結局、広島県警からは機動隊員も含め、計250人の警察官が出動して、試合後1時間が経過した午後11時5分に騒ぎを収め、パトカーに守られてドラゴンズの選手は宿舎に戻りました。当然ながら、グラウンドになだれ込んだファンの一部は逮捕されています。
3連戦の2戦目で起こったこの事態を受け、3戦目は中止となり、ドラゴンズの選手は翌日もパトカーに守られて広島駅にバスで移動し、新幹線に乗り込みました。子供の私には衝撃的な出来事でした。
伝説の乱闘(2)
ヤジが原因で乱闘になった試合として有名なのは、その模様が全国にテレビ中継された1990年5月24日の中日VS巨人戦でしょう。
3回裏2死3塁の場面で、ジャイアンツの先発・槙原寛己(63)が、打者バンス・ローの顔面付近に投げてきました。にらみ合いにはなったものの、その場は収まりかけましたが、ベンチを出て「危険球だろ」と審判団に訴えていた星野監督に、ジャイアンツの松原誠コーチ(82)が「あそこを狙うのは当たり前だろう」などと3塁ベンチからヤジったため星野監督が激高、すぐに両ベンチから選手が飛び出して乱闘となりました。

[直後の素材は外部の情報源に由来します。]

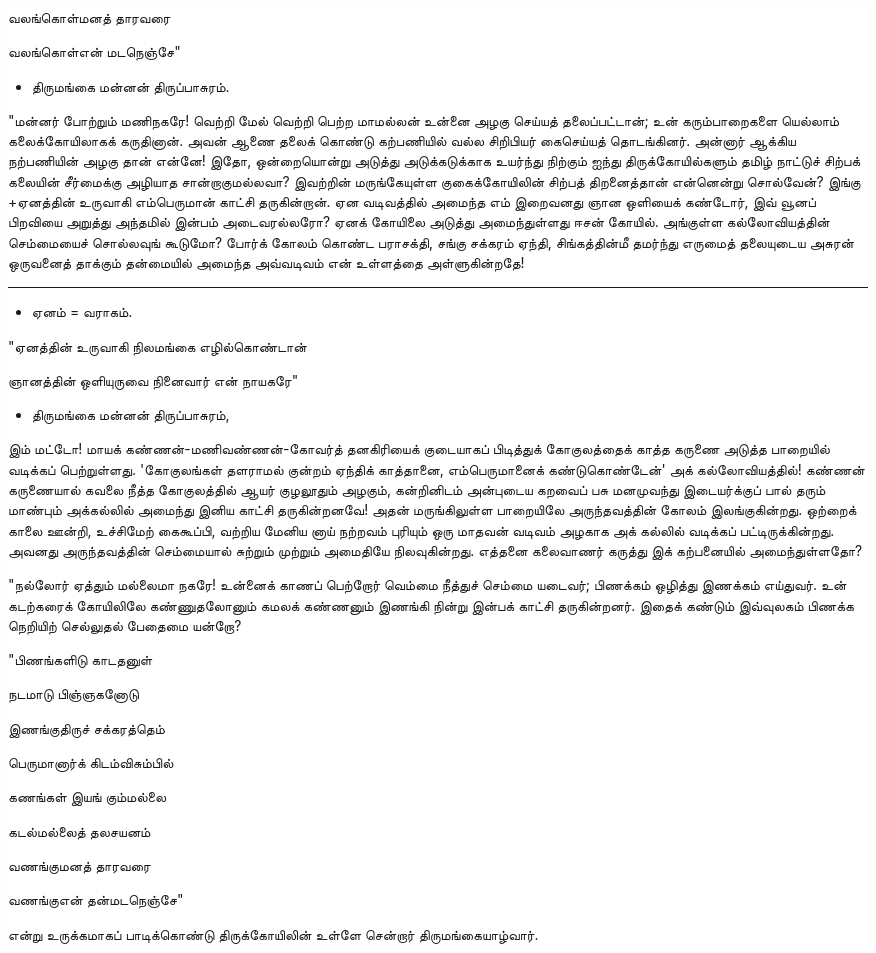 வலங்கொள்மனத் தாரவரை  

வலங்கொள்என் மடநெஞ்சே"  

- திருமங்கை மன்னன் திருப்பாசுரம்.  

"மன்னர் போற்றும் மணிநகரே! வெற்றி மேல் வெற்றி பெற்ற மாமல்லன் உன்னை அழகு செய்யத் தலைப்பட்டான்; உன் கரும்பாறைகளை யெல்லாம் கலைக்கோயிலாகக் கருதினான். அவன் ஆணை தலைக் கொண்டு கற்பணியில் வல்ல சிறிபியர் கைசெய்யத் தொடங்கினர். அன்னார் ஆக்கிய நற்பணியின் அழகு தான் என்னே! இதோ, ஒன்றையொன்று அடுத்து அடுக்கடுக்காக உயர்ந்து நிற்கும் ஐந்து திருக்கோயில்களும் தமிழ் நாட்டுச் சிற்பக் கலையின் சீர்மைக்கு அழியாத சான்றாகுமல்லவா? இவற்றின் மருங்கேயுள்ள குகைக்கோயிலின் சிற்பத் திறனைத்தான் என்னென்று சொல்வேன்? இங்கு +ஏனத்தின் உருவாகி எம்பெருமான் காட்சி தருகின்றான். ஏன வடிவத்தில் அமைந்த எம் இறைவனது ஞான ஒளியைக் கண்டோர், இவ் வூனப் பிறவியை அறுத்து அந்தமில் இன்பம் அடைவரல்லரோ? ஏனக் கோயிலை அடுத்து அமைந்துள்ளது ஈசன் கோயில். அங்குள்ள கல்லோவியத்தின் செம்மையைச் சொல்லவுங் கூடுமோ? போர்க் கோலம் கொண்ட பராசக்தி, சங்கு சக்கரம் ஏந்தி, சிங்கத்தின்மீ தமர்ந்து எருமைத் தலையுடைய அசுரன் ஒருவனைத் தாக்கும் தன்மையில் அமைந்த அவ்வடிவம் என் உள்ளத்தை அள்ளுகின்றதே!  

----------  

+ ஏனம் = வராகம்.  

  

"ஏனத்தின் உருவாகி நிலமங்கை எழில்கொண்டான்  

ஞானத்தின் ஒளியுருவை நினைவார் என் நாயகரே"  

- திருமங்கை மன்னன் திருப்பாசுரம்,  

இம் மட்டோ! மாயக் கண்ணன்-மணிவண்ணன்-கோவர்த் தனகிரியைக் குடையாகப் பிடித்துக் கோகுலத்தைக் காத்த கருணை அடுத்த பாறையில் வடிக்கப் பெற்றுள்ளது. 'கோகுலங்கள் தளராமல் குன்றம் ஏந்திக் காத்தானை, எம்பெருமானைக் கண்டுகொண்டேன்' அக் கல்லோவியத்தில்! கண்ணன் கருணையால் கவலை நீத்த கோகுலத்தில் ஆயர் குழலூதும் அழகும், கன்றினிடம் அன்புடைய கறவைப் பசு மனமுவந்து இடையர்க்குப் பால் தரும் மாண்பும் அக்கல்லில் அமைந்து இனிய காட்சி தருகின்றனவே! அதன் மருங்கிலுள்ள பாறையிலே அருந்தவத்தின் கோலம் இலங்குகின்றது. ஒற்றைக் காலை ஊன்றி, உச்சிமேற் கைகூப்பி, வற்றிய மேனிய னாய் நற்றவம் புரியும் ஒரு மாதவன் வடிவம் அழகாக அக் கல்லில் வடிக்கப் பட்டிருக்கின்றது. அவனது அருந்தவத்தின் செம்மையால் சுற்றும் முற்றும் அமைதியே நிலவுகின்றது. எத்தனை கலைவாணர் கருத்து இக் கற்பனையில் அமைந்துள்ளதோ?  

"நல்லோர் ஏத்தும் மல்லைமா நகரே! உன்னைக் காணப் பெற்றோர் வெம்மை நீத்துச் செம்மை யடைவர்; பிணக்கம் ஒழித்து இணக்கம் எய்துவர். உன் கடற்கரைக் கோயிலிலே கண்ணுதலோனும் கமலக் கண்ணனும் இணங்கி நின்று இன்பக் காட்சி தருகின்றனர். இதைக் கண்டும் இவ்வுலகம் பிணக்க நெறியிற் செல்லுதல் பேதைமை யன்றோ?  

  

"பிணங்களிடு காடதனுள்  

நடமாடு பிஞ்ஞகனோடு  

இணங்குதிருச் சக்கரத்தெம்  

பெருமானார்க் கிடம்விசும்பில்  

கணங்கள் இயங் கும்மல்லை  

கடல்மல்லைத் தலசயனம்  

வணங்குமனத் தாரவரை  

வணங்குஎன் தன்மடநெஞ்சே"  

என்று உருக்கமாகப் பாடிக்கொண்டு திருக்கோயிலின் உள்ளே சென்றார் திருமங்கையாழ்வார்.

この時、星野監督が止めに入ったジャイアンツの水野雄仁投手(60)にビンタを食らわせる姿がそのまま全国に中継されるなど、衝撃のシーンが展開されました。
ちなみにこの試合で、前述の鹿島さんが9回にクロマティ(72)に危険球を投げ、退場処分を受けています。監督からの指示であったことは言うまでもありません。
とまあ、「火事と喧嘩は江戸の華」ではありませんが、昔のプロ野球では派手な乱闘がスタンドのファンも一緒に興奮する、ある種の「魅せる」要素だったのかもしれません。
時代は流れ、今はデッドボールを当てたピッチャーはすぐに帽子をとって謝るのが当たり前となり、ベンチから相手チームが激高するようなヤジを飛ばすコーチや選手もいなくなりました。
ラフプレーは新たにできたルールによって封印されていますが、デッドボールと言えば、今シーズンは冒頭でも述べたような試合展開から、阪神の藤川球児監督(46)が苦言を呈しているコメントが多くなっています。近本光司(31)のように、それが原因で戦列を離れる事態(骨折で2カ月半)が実際に起きているので、神経質になるのは当然で、選手にとっても翌年の年俸にかかわる大問題です。
ただ、今は「わざと」死球を投げているピッチャーはいないと思います。よりコントロールを磨け、ということになるのでしょうか。